I think what we have seen, particularly post MOE, is with the advent of the new treasury management platform as well as, you know, ACBI coming on, the commercial cash management portfolio continues to grow from a deposit perspective. The small business, you know, really has been pretty resilient. You know, if we're into a point where there might be a potential recession, you could see some of those deposit balances coming down a little bit and clearly on the retail side if some of that cash comes down. It's really kind of hard to say. We haven't incented any differently than what we have done in the past. You know, core deposits have always been a huge incentive metrics at our banks.

You know, even when rates were zero, we still implemented that because that's where we think the value of the franchise is.

Christopher Marinac
Director of Research, Janney Montgomery Scott

Great, Steve. Just a related question. On some of the state government and municipal relationships, is there any behavior changes there of note?

Steve Young
CSO, SouthState

Nothing to note. You know, typically what happens in those balances is they typically ramp up in the fourth quarter, and then they're here quite a bit for the first quarter, and then they start draining down second and third quarter. Typically, from a seasonal pattern, they typically move up in the fourth quarter, they sort of, you know, start draining in the first, second, and third, and then back up in the fourth. There's really no trend to report. You know, where we do a lot of work in that business is in the small municipality range because we're in a lot of small towns, school districts, so on and so forth. So far, we haven't seen a huge move in that.

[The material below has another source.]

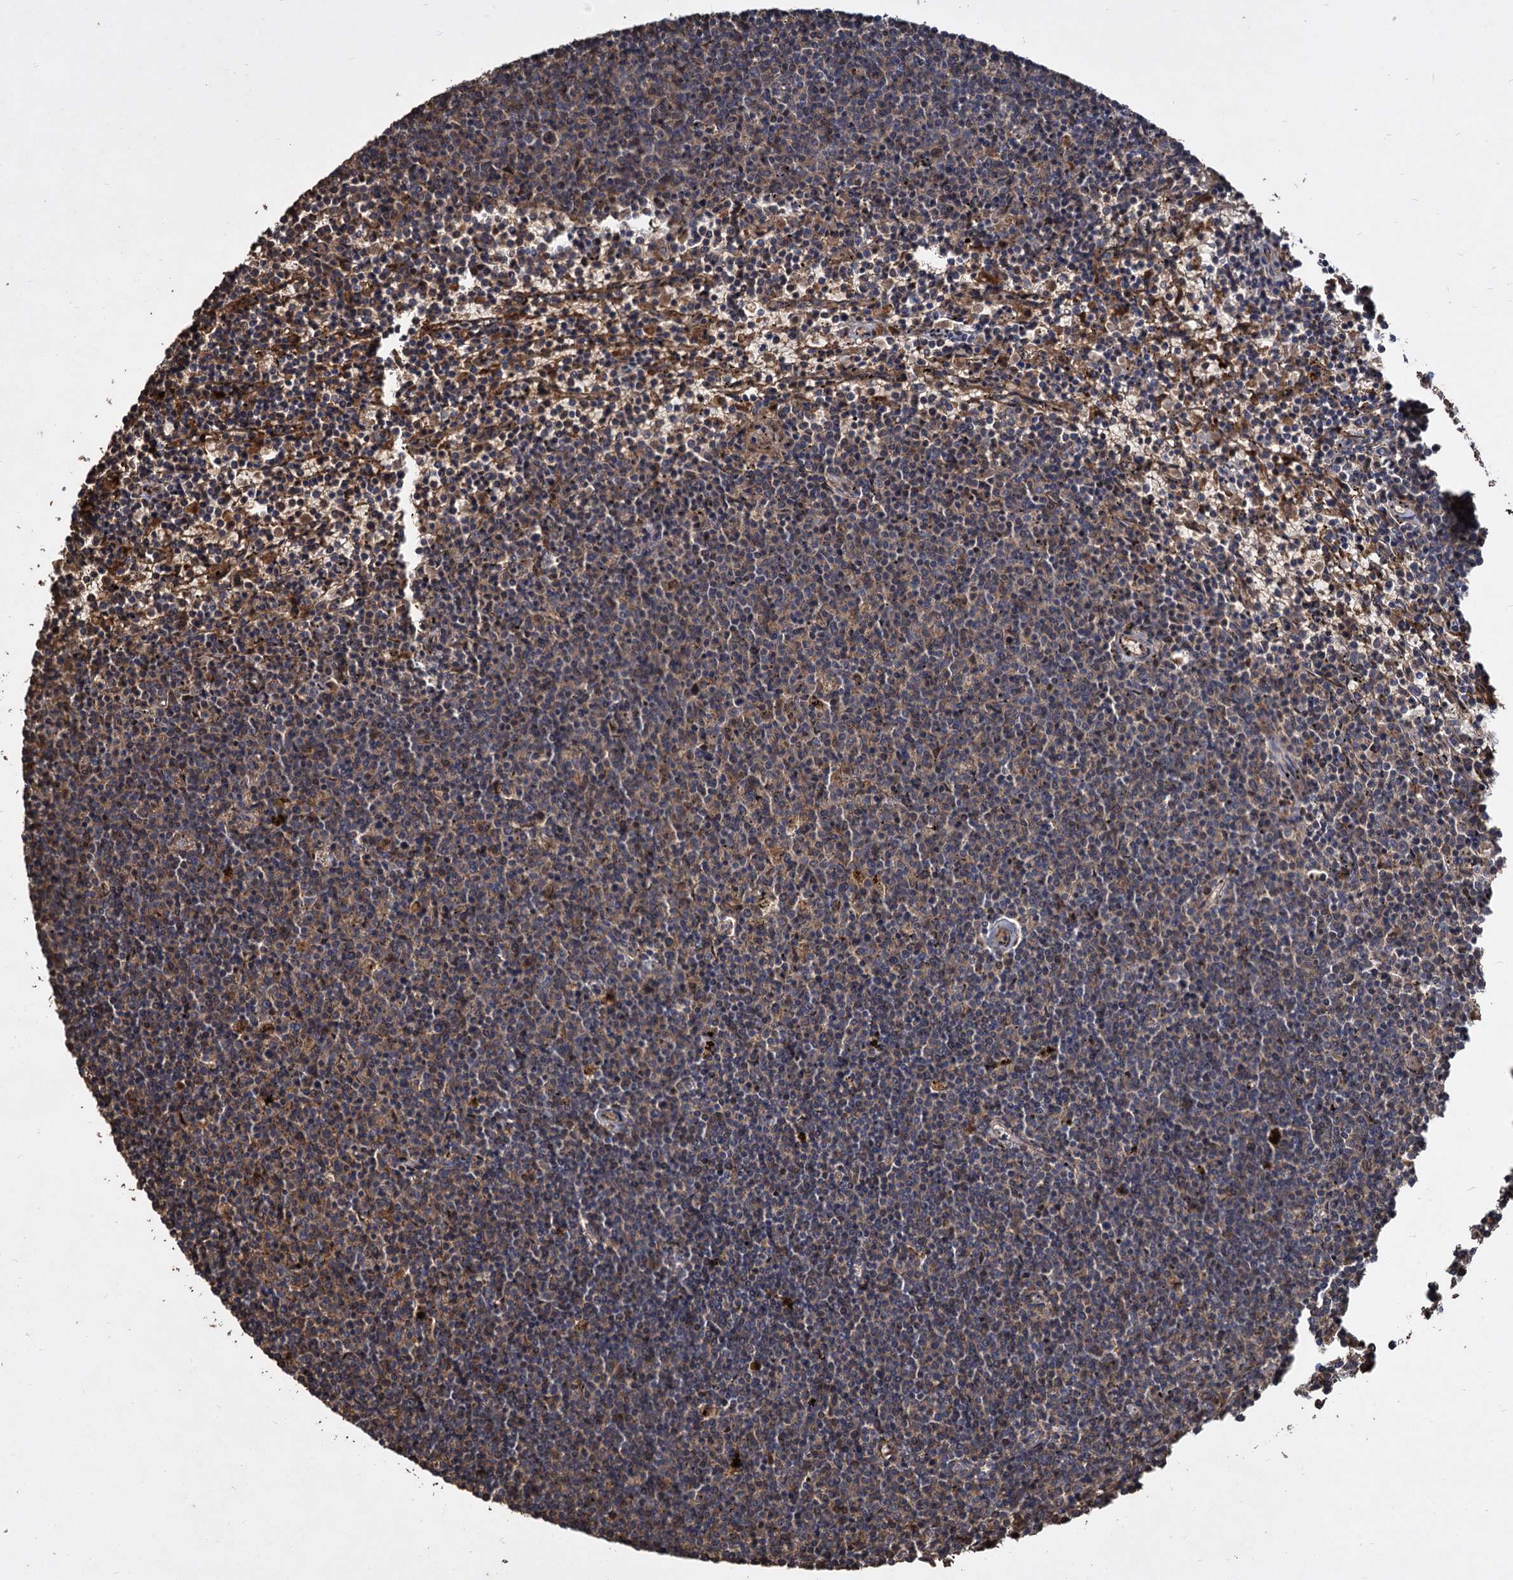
{"staining": {"intensity": "weak", "quantity": "25%-75%", "location": "cytoplasmic/membranous"}, "tissue": "lymphoma", "cell_type": "Tumor cells", "image_type": "cancer", "snomed": [{"axis": "morphology", "description": "Malignant lymphoma, non-Hodgkin's type, Low grade"}, {"axis": "topography", "description": "Spleen"}], "caption": "Immunohistochemical staining of human malignant lymphoma, non-Hodgkin's type (low-grade) demonstrates low levels of weak cytoplasmic/membranous protein expression in about 25%-75% of tumor cells.", "gene": "GCLC", "patient": {"sex": "female", "age": 50}}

You know, clearly, as rates continue to move up, I would expect those to be reasonably sensitive. I believe, I don't know that we disclosed this, but we may have disclosed it in the past, but I think our portfolio is in the you know, 3%-5% range of deposits. I don't remember exactly the number, but it's you know, somewhere around $2 billion, give or take.

Christopher Marinac
Director of Research, Janney Montgomery Scott

Sounds good. That's what I would call as well. Thank you all very much for all the disclosure this morning.

Steve Young
CSO, SouthState

Thank you, Chris.

Operator

We have no further questions in this, so I'll hand the call back over for any final remarks.

John Corbett
CEO, SouthState

All right. Thank you, Lydia. This is John. I'd be remiss if I didn't take a moment and just congratulate our Atlantic Capital Bank team. They had a tremendous conversion over the last week, and a lot of our support team worked really hard, and they did a great job, and I just am so proud of them. Anyway, thank you guys for calling in today. If there's any questions in your models, don't hesitate to reach out to Steve or to Will, and I hope you have a great weekend.

Operator

This concludes today's call. Thank you for joining. You may now disconnect your lines.